Hitting the high note
The daunting spectre of Lear
by Bill Rodriguez
How puzzling. King Lear is one of the major tragedies of Shakespeare's
none too shabby oeuvre, and yet it is rarely staged. Why is that?
"It's terrifying," answers Fred Sullivan, who is directing the current
production at SFGT, nee Alias Stage.
"It's enormous," suggests Sam Babbitt, who is portraying that poster boy for
woeful paternal behavior.
Lear not being produced is like "The Star Spangled Banner" not being
sung anymore because it's too awe-inspiring and too hard to hit that damn high
note.
The high note in King Lear could be any of several lofty aspects, all
notoriously hard to reach. There is the transcendental arrogance of a king who
we are asked to believe would disown his most loving daughter in favor of the
two who despise him. That isn't easy to make psychologically convincing. Then
there is his mad scene on the heath, which invites scenery chewing. There are
other moments in this over-wrought Elizabethan roller coaster that are also
difficult to enact. Nineteenth-century critic Charles Lamb went so far as to
declare that the besieged king was "essentially impossible to be represented on
a stage," since the volcanic inner turmoil of the man could never be equaled by
stagecraft.
Less than a century after the tragedy was first produced, the poet laureate of
England cobbled together a smiley-face version of King Lear in which the
major characters live happily ever after instead of dying.
"People were bothered tremendously, all through the 19th century too," said
Babbitt. "They wanted to turn it into a religious redemption: it's all going to
work out, and everyone's forgiven them. They've been through hell, but it's
really gonna be fine."
His white hair and beard unshorn since January, all the better to be storm
tossed in a tempest, Babbitt sat down to talk after a recent rehearsal.
Needless to say, an actor has to take a deep breath and stoke a fire in the
belly to play a role described as unplayable, one which many in the audience
will be comparing to film interpretations by no less than Alec Guinness and
Paul Scofield.
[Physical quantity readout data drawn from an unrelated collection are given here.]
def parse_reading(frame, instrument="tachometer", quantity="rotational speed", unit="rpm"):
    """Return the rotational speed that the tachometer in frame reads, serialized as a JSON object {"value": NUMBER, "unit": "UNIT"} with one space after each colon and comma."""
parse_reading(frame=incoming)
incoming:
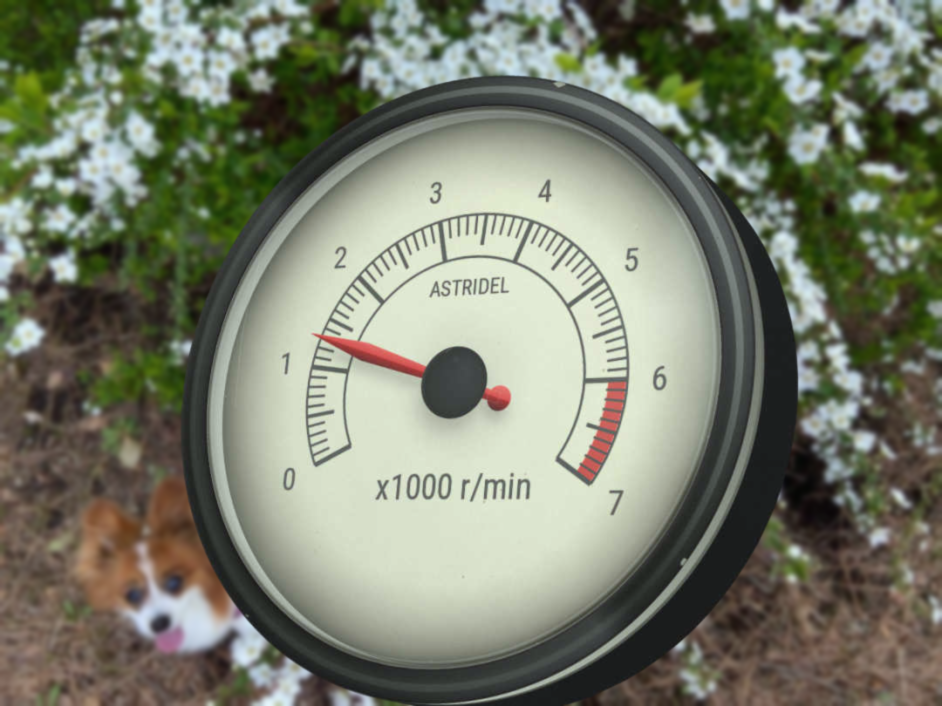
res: {"value": 1300, "unit": "rpm"}
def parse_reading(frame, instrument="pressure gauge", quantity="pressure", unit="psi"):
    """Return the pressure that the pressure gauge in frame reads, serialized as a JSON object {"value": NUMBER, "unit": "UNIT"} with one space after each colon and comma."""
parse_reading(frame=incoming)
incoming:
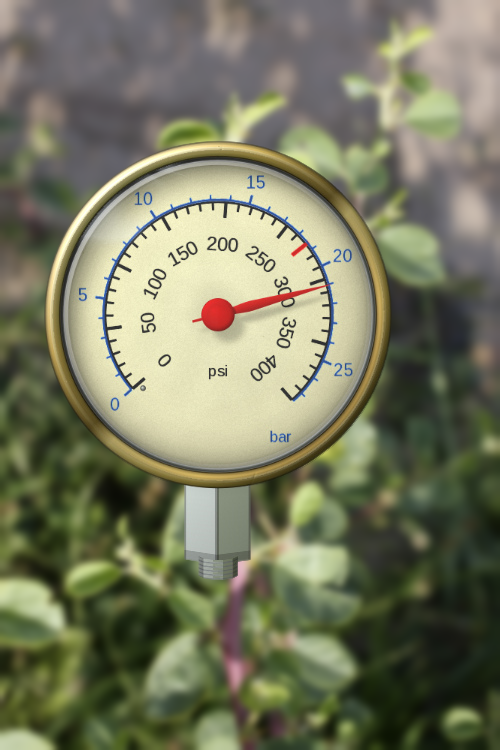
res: {"value": 305, "unit": "psi"}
Babbitt has been acting in small theaters since 1977 and in
recent years has worked on occasional TV and radio commercials. President of
the board of directors at Alias Stage, he has frequently been tapped to
impressive effect for eminence gris roles there, such as the fatuous
Polonius in Hamlet last year. He is retired as senior development
administrator at Brown University.
Nevertheless, playing Lear with self-assurance was hardly automatic.
"I got myself into a terrible place before we started by listening to John
Gielgud's tapes. And they were" -- here Babbitt enunciates with orotund tones
-- "splendidly mellifluous."
His initial tendency was to declaim Lear's lines rather than say them more
naturally and let Shakespeare take care of the profundity and the majestic
music.
"The words are so damn beautiful that you do want to sing them," he said.
Director Sullivan, sitting next to him in a front row seat in the theater,
shouted in basso profundo illustration: " `Hence and avoid my sight!' You know,
you really want to sing that out and be operatic with it. In this case, it's so
much more effective to have somebody look a daughter in the eye and say" --
here he whispers -- " `Hence, and avoid my sight' -- I don't want to look
at you, I want you out of my sight."
Babbitt looked around at the perhaps 20'x20' stage area, enclosed on two sides
by seats, and pointed out that Sullivan's intimate take on King Lear
could be especially effective, and appropriate, here.
The director brought up something an actor colleague at Trinity Repertory
Company observed about another play Sullivan directed in that space. "Brian
McEleney came to see Hamlet, and what he said he liked about it was that
it took this grand and glorious -- as Sam said, `pageant' -- and broke it down
into a very intimate story about two families. And that history is much what
this is about: a very intimate story about two families, the Lear family and
the Gloucester family."
Sullivan observed that there is profound appeal to the tale on a basic human
level. The reason, he said, that the movie Titanic has been so
successful is that "we want to see how people survive in a situation that is
bigger than themselves." The same is true of Lear and Gloucester: "These people
were cast out on the heath in this Beckett landscape, in this nothingness."
The timing of this production for Sullivan, a 15-year veteran at Trinity, was
difficult. He'd just concluded the most intense season of his career there,
doing a virtually gymnastic Oberon in A Midsummer Night's Dream and
portraying high-energy leads in Peer Gynt and The Music Man. So
he just wanted to relax and begin puttering around in his garden. But he says
that directing Babbitt in Lear was an exciting prospect he couldn't turn
down.
To Alias Stage theater-goers who have in the last year seen Sullivan direct
the most consistently impressive off-Trinity theater around here in ages, the
prospect certainly was hopeful.
In 1681, a fool may have rewritten and brightened up King Lear because
it was "a Heap of Jewels, unstrung and unpolisht." But in 1998 we're apparently
tougher than back then. And the talent involved in this production may very
well string Shakespeare's dramatic jewels into something dazzling indeed.